Write out the stretch of the excerpt on IFI debt and sovereign spreads from "The shift in" through "some IFI debt.".

Excerpt provided:
◇ ◇ ◇ ◇ ◇
The model performs particularly well in matching the correlation between the Fund credit use dummy and spreads (0.22 in the data vs 0.25 in the model). In addition, in the model, spreads in periods with d* > 0 are 2.8 times those when d* = 0. This is in line with the data documented in Section 2. For Mexico and Thailand, this ratio is 2.55 and 3.25, respectively. For Argentina, E[s|d* > 0] is as high as 2100 bps which is driven by a few outliers in the data. The ratio of median spreads conditional on being and not being indebted to the IMF is 2.32, fairly close to the result generated by the model.

The shift in sovereign’s portfolio towards IFI debt in response to a negative output shock does not suffice to reduce spreads.23 As mentioned above, any type of debt, official or commercial, leads to higher interest rates. However, the interest rates are much more elastic with respect to commercial debt than IFI debt. Given a certain level of total debt, a portfolio with only commercial debt leads to higher spreads than one that includes some IFI debt.

To further compare model implications with the data, we analyze the behavior of IFI debt in high and low spread periods. Table 8 reports average IFI debt when spreads are above their 75th percentile, below their 25th percentile, and finally when the sovereign is in default. This exercise allows us to assess model performance in yet another dimension that is not captured by the business cycle statistics.

Table 8:IFI Debt During High and Low Spreads
E[d*]
sDataModel
< 25 pct1.962.98
> 75 pct2.053.04
D = 17.977.52
Table 9:IFI Debt During Booms and Busts
E[d*]
yDataModel
<−σy8.555.79
> +σy1.530.83

The statistics implied by the model are reasonably close to the data. The model generates a mean IFI debt stock of 3.04 (2.98) percent when spreads are high (low). These are somewhat higher than those implied by the data (2.05 and 1.96). However, note that the difference in mean IFI debt between high and low spreads are close to data. Average IFI debt during default is 7.52 percent in the model, remarkably close to that in the data (7.97).
◇ ◇ ◇ ◇ ◇
Dataset excerpt:
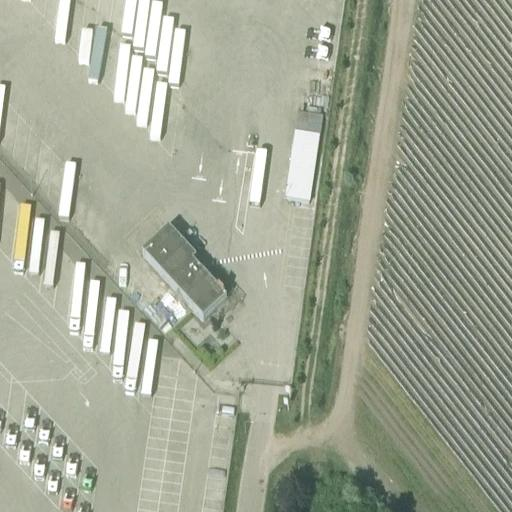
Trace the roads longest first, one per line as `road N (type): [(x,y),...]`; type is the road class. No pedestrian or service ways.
◇ ◇ ◇ ◇ ◇
The answer:
The shift in sovereign’s portfolio towards IFI debt in response to a negative output shock does not suffice to reduce spreads.23 As mentioned above, any type of debt, official or commercial, leads to higher interest rates. However, the interest rates are much more elastic with respect to commercial debt than IFI debt. Given a certain level of total debt, a portfolio with only commercial debt leads to higher spreads than one that includes some IFI debt.